Today, everyone from employees to customers to stakeholders and investors want to feel like they are part of a company that stands for something bigger than its own self-interest. They want to feel good about the time, energy, and money they spend supporting that company. They want to feel appreciated, understood, and most importantly, heard and represented. They don’t just want to have a financial relationship–they want to have an emotional relationship with the company as well.
As a brand, ThirdLove was born out of the awareness that diversity in women’s lingerie was nearly nonexistent. Our mission since day one has been to show diversity in body type and create products that fit each and every type of woman.
But as a company, and for our team, diversity means much more. It means being surrounded by different people, from different backgrounds, with different perspectives, all of which add something special to the culture, and to the new ideas that fuel our business. It would be naive for us to think we could build “products for all types of women” if we didn’t employ as many different types of women ourselves.
At ThirdLove we conducted an internal belonging and inclusion survey including everyone within the company. And our biggest learning from this exercise was the differences in the way data is perceived from someone who is white (part of the majority) compared to someone who is underrepresented. And more importantly, people who are white feel like the company is more diverse than people who are underrepresented. These are important takeaways, because they signal the differences between these two vantage points in society–and reveal how else organizations need to change in order to be inclusive for everyone.
One way to hold your team accountable for continuing to learn about different perspectives and promote a higher sense of belonging and inclusion is by committing to a certain number of trainings or discussions a year. Questions that could be relevant are: Are underrepresented employees given space to feel heard and understood? Are white employees aware of a lack of diversity–and given tools and resources to do something about it? Are hiring managers given tools to look for ways to improve company diversity?
With that in mind, it’s extremely important for you to surround yourself with meaningfully different perspectives than your own as a founder or executive. Who are the other leaders in the company? How do their backgrounds impact their actions and decisions? And pushing further, how diverse is your board of directors? Who are your investors? How can diversity in your leadership team help you build a more impactful, more relatable company?
At ThirdLove we asked our leadership team to share why promoting diversity at ThirdLove was important to them at a company meeting when we discussed our internal diversity and inclusion strategy. After the meeting, teammates shared that the part of the meeting that resonated with them most was hearing each leader’s story as to why diversity is important to them.

DATA FOR REVIEW.
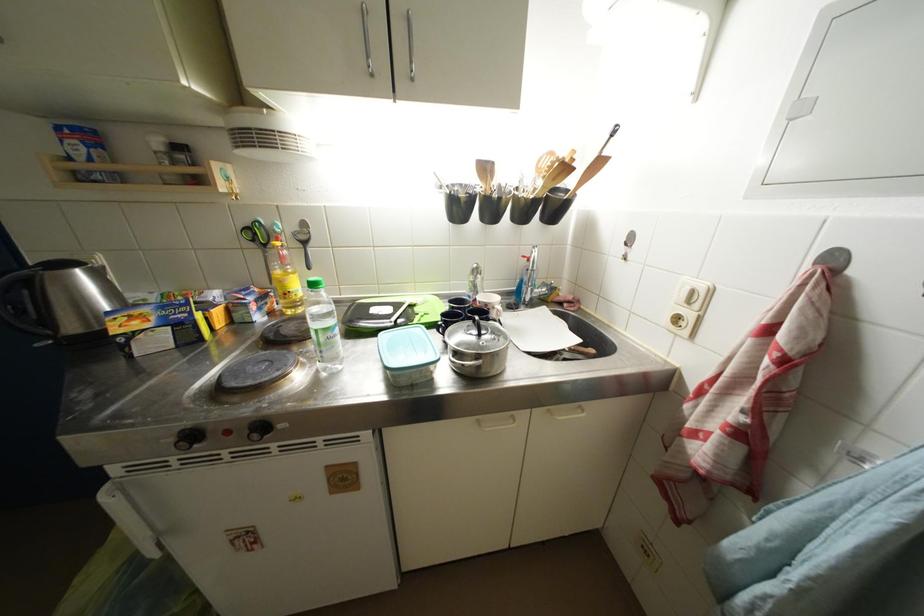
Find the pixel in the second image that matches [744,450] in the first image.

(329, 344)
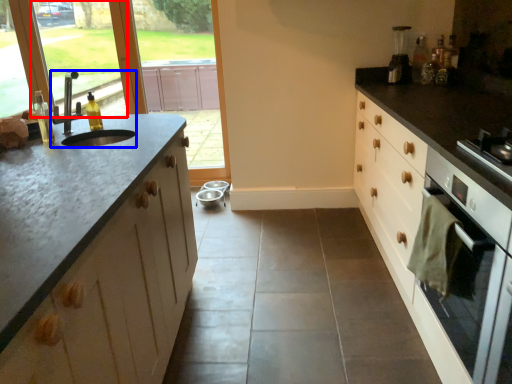
Question: Among these objects, which one is farthest to the camera, window screen (highlighted by a red box) or sink (highlighted by a blue box)?

Choices:
 (A) window screen
 (B) sink

Answer: (A)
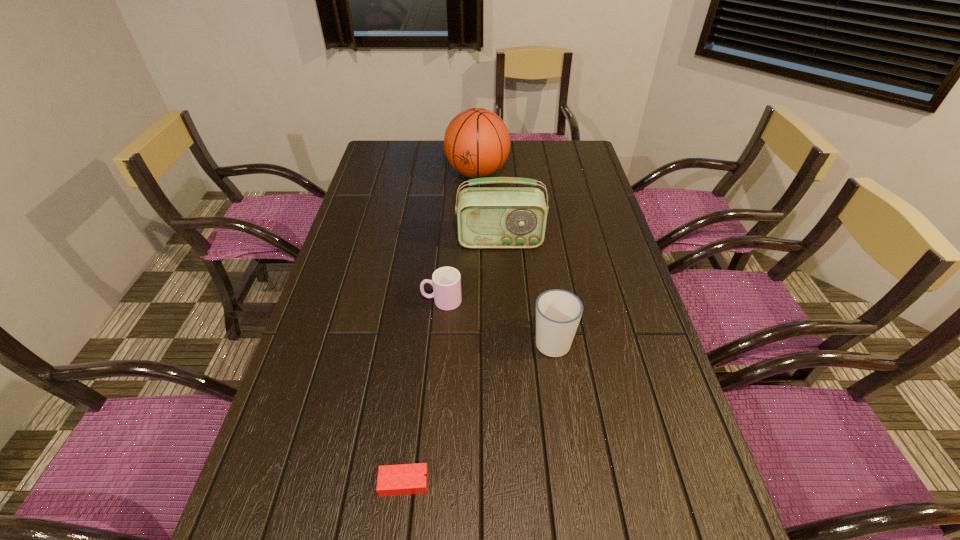
Find the location of a particular element. vacant space at the right edge of the desktop is located at coordinates (682, 522).

Locate an element on the screen. empty space that is in between the shortest object and the second farthest object is located at coordinates (452, 362).

Identify the location of vacant point located between the second shortest object and the third tallest object. (497, 321).

Find the location of a particular element. Image resolution: width=960 pixels, height=540 pixels. vacant point located between the third shortest object and the Lego is located at coordinates (478, 411).

Find the location of `empty space between the radio receiver and the Lego`. empty space between the radio receiver and the Lego is located at coordinates (452, 362).

Find the location of a particular element. The height and width of the screenshot is (540, 960). empty space between the fourth nearest object and the left cup is located at coordinates (471, 271).

Choose which object is the second nearest neighbor to the second farthest object. Please provide its 2D coordinates. Your answer should be formatted as a tuple, i.e. [(x, y)], where the tuple contains the x and y coordinates of a point satisfying the conditions above.

[(477, 143)]

Choose which object is the nearest neighbor to the fourth tallest object. Please provide its 2D coordinates. Your answer should be formatted as a tuple, i.e. [(x, y)], where the tuple contains the x and y coordinates of a point satisfying the conditions above.

[(487, 217)]

You are a GUI agent. You are given a task and a screenshot of the screen. Output one action in this format:
    pyautogui.click(x=<x>, y=<y>)
    Task: Click on the blank space that satisfies the following two spatial constraints: 1. with the handle on the side of the third nearest object; 2. on the back side of the basketball
    The height and width of the screenshot is (540, 960).
    Given the screenshot: What is the action you would take?
    pyautogui.click(x=452, y=174)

EXERCISES.
1) In the ThirdLove text, quote the passage starting with "Today, everyone from" and going on through "type of woman.".
2) According to the ThirdLove text, why are the results of the company's internal belonging and inclusion survey important takeaways?
3) In the ThirdLove text, which part of the company meeting did teammates say resonated with them most?

RESULTS BY TASK.
1)
Today, everyone from employees to customers to stakeholders and investors want to feel like they are part of a company that stands for something bigger than its own self-interest. They want to feel good about the time, energy, and money they spend supporting that company. They want to feel appreciated, understood, and most importantly, heard and represented. They don’t just want to have a financial relationship–they want to have an emotional relationship with the company as well.
As a brand, ThirdLove was born out of the awareness that diversity in women’s lingerie was nearly nonexistent. Our mission since day one has been to show diversity in body type and create products that fit each and every type of woman.

2) The survey showed that white employees, who are part of the majority, see the company as more diverse than underrepresented employees do. These results matter because they signal the differences between these two vantage points in society. They also reveal how else organizations need to change to be inclusive for everyone.

3) Hearing each leader's story about why diversity is important to them.